University of Texas at Arlington, Arlington, TX

Paper No. IMECE2015-51515, pp. V003T03A041; 8 pages
doi:10.1115/IMECE2015-51515
From:
  • ASME 2015 International Mechanical Engineering Congress and Exposition
  • Volume 3: Biomedical and Biotechnology Engineering
  • Houston, Texas, USA, November 13–19, 2015
  • Conference Sponsors: ASME
  • ISBN: 978-0-7918-5738-0
  • Copyright © 2015 by ASME

abstract

Myopia or shortsightedness is a visual impairment condition that is affecting more than 32 million Americans according to the American Academy of Ophthalmology, and this number is expected to increase even further with the increasing life expectancy in the United States.

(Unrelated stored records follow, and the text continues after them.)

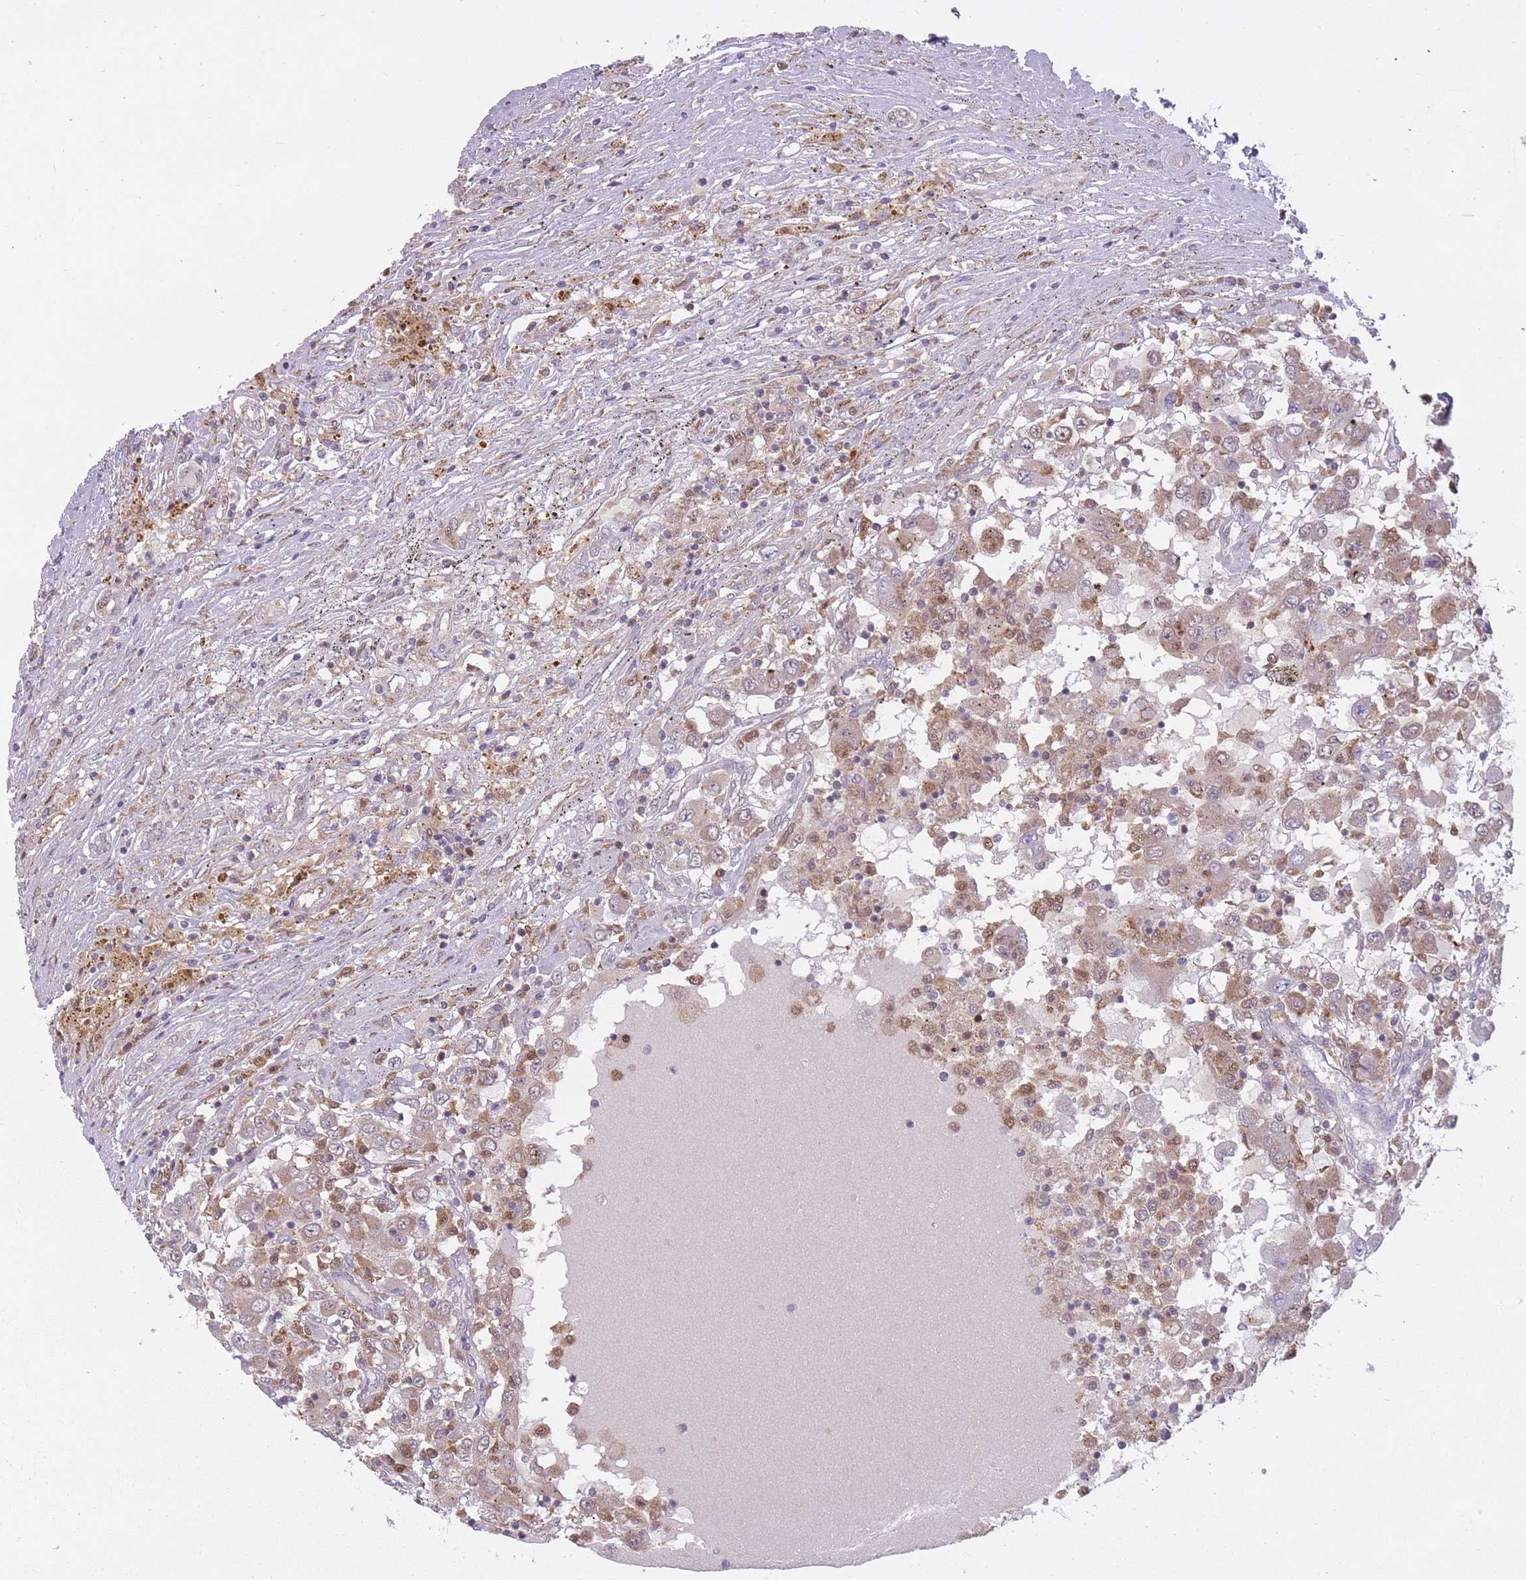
{"staining": {"intensity": "weak", "quantity": ">75%", "location": "cytoplasmic/membranous"}, "tissue": "renal cancer", "cell_type": "Tumor cells", "image_type": "cancer", "snomed": [{"axis": "morphology", "description": "Adenocarcinoma, NOS"}, {"axis": "topography", "description": "Kidney"}], "caption": "A high-resolution histopathology image shows IHC staining of renal cancer (adenocarcinoma), which demonstrates weak cytoplasmic/membranous staining in approximately >75% of tumor cells.", "gene": "LGALS9", "patient": {"sex": "female", "age": 67}}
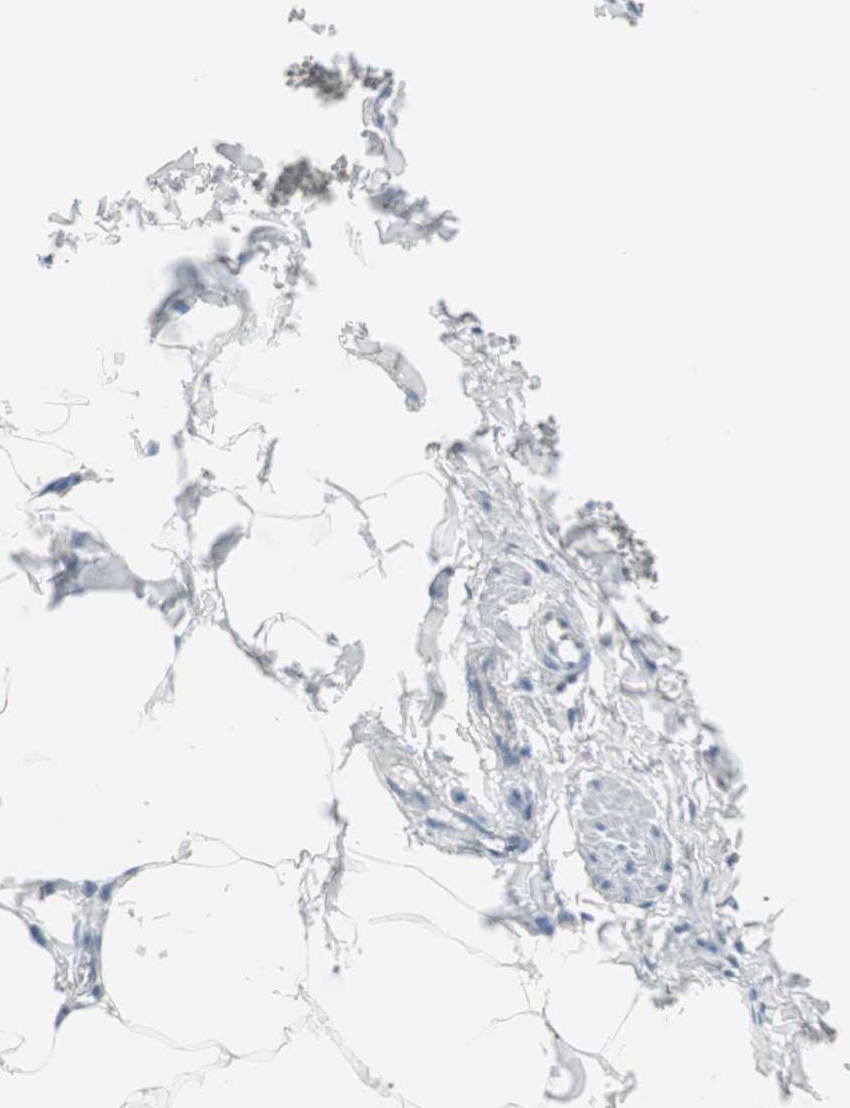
{"staining": {"intensity": "negative", "quantity": "none", "location": "none"}, "tissue": "adipose tissue", "cell_type": "Adipocytes", "image_type": "normal", "snomed": [{"axis": "morphology", "description": "Normal tissue, NOS"}, {"axis": "topography", "description": "Vascular tissue"}], "caption": "This is an immunohistochemistry photomicrograph of unremarkable adipose tissue. There is no expression in adipocytes.", "gene": "KHK", "patient": {"sex": "male", "age": 41}}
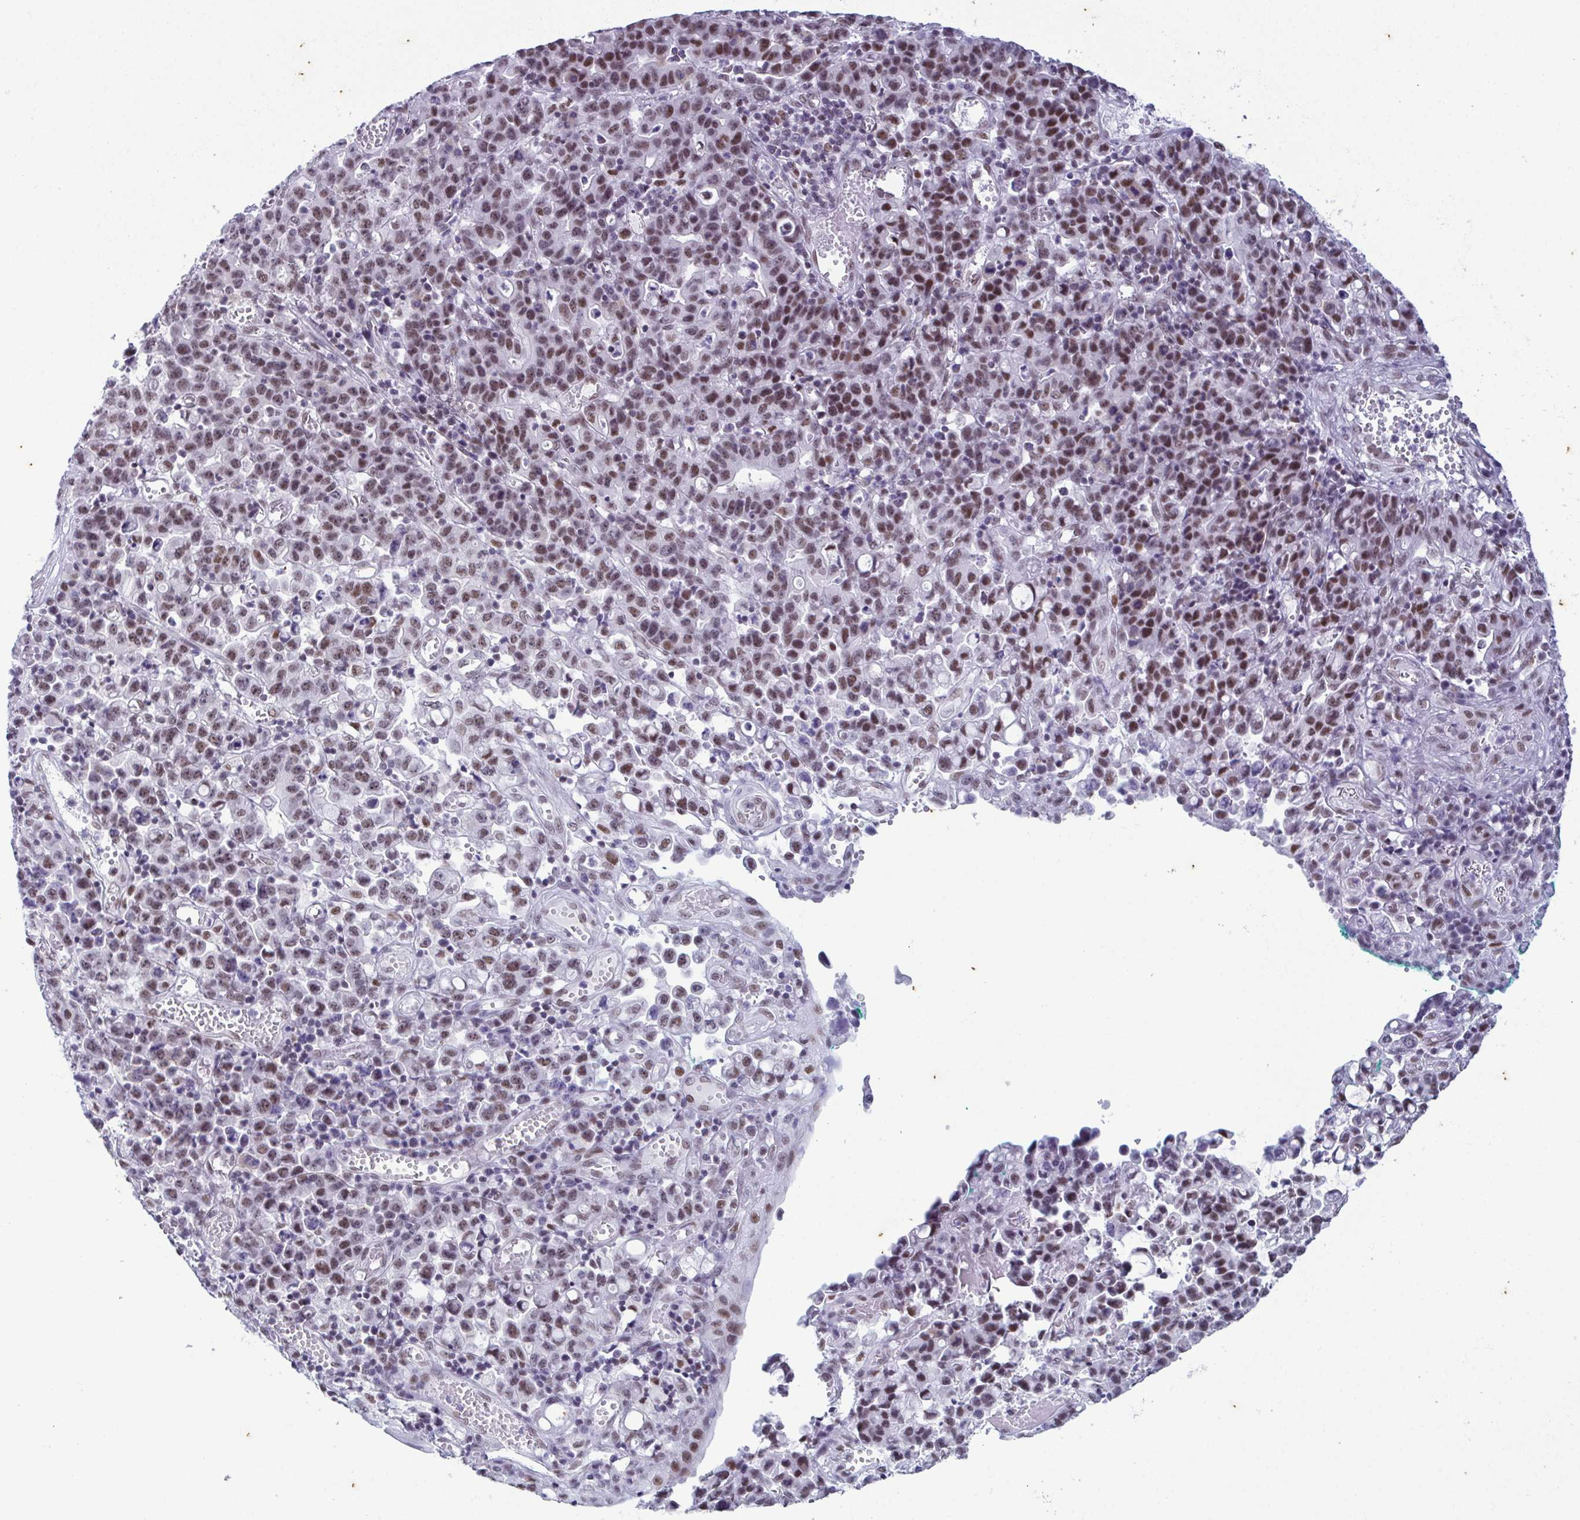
{"staining": {"intensity": "moderate", "quantity": "25%-75%", "location": "nuclear"}, "tissue": "stomach cancer", "cell_type": "Tumor cells", "image_type": "cancer", "snomed": [{"axis": "morphology", "description": "Adenocarcinoma, NOS"}, {"axis": "topography", "description": "Stomach, upper"}], "caption": "Protein staining of stomach adenocarcinoma tissue exhibits moderate nuclear expression in approximately 25%-75% of tumor cells.", "gene": "RBM7", "patient": {"sex": "male", "age": 69}}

Myopia occurs when light rays entering the cornea are focused in front of the retina due to: high corneal curvature, short axial length of the eye, or high optical power of the natural lens. These reasons suggest that light refracting elements play a pivotal role in determining visual acuity. The cornea is the principal refractive element in the eye contributing almost 75 percent of ocular refractive power and if the shape of the cornea can be changed to increase or decrease the focal length of the converging light rays it could present a possible solution to improving myopia. The presented research focuses on the effects of intrastromal corneal ring (ICR) implantation on the shape of the cornea by developing a computationally efficient 3D axisymmetric finite element (FE) model of the cornea utilizing hyperelastic material properties. The results of the developed corneal FE model with a 360° ICR implant are analyzed and discussed. The FE model results provide confidence in the ability of the ICR implants to reduce myopia. The attained FE model results not only agree qualitatively with published clinical data but also provide a valuable insight into the surgery.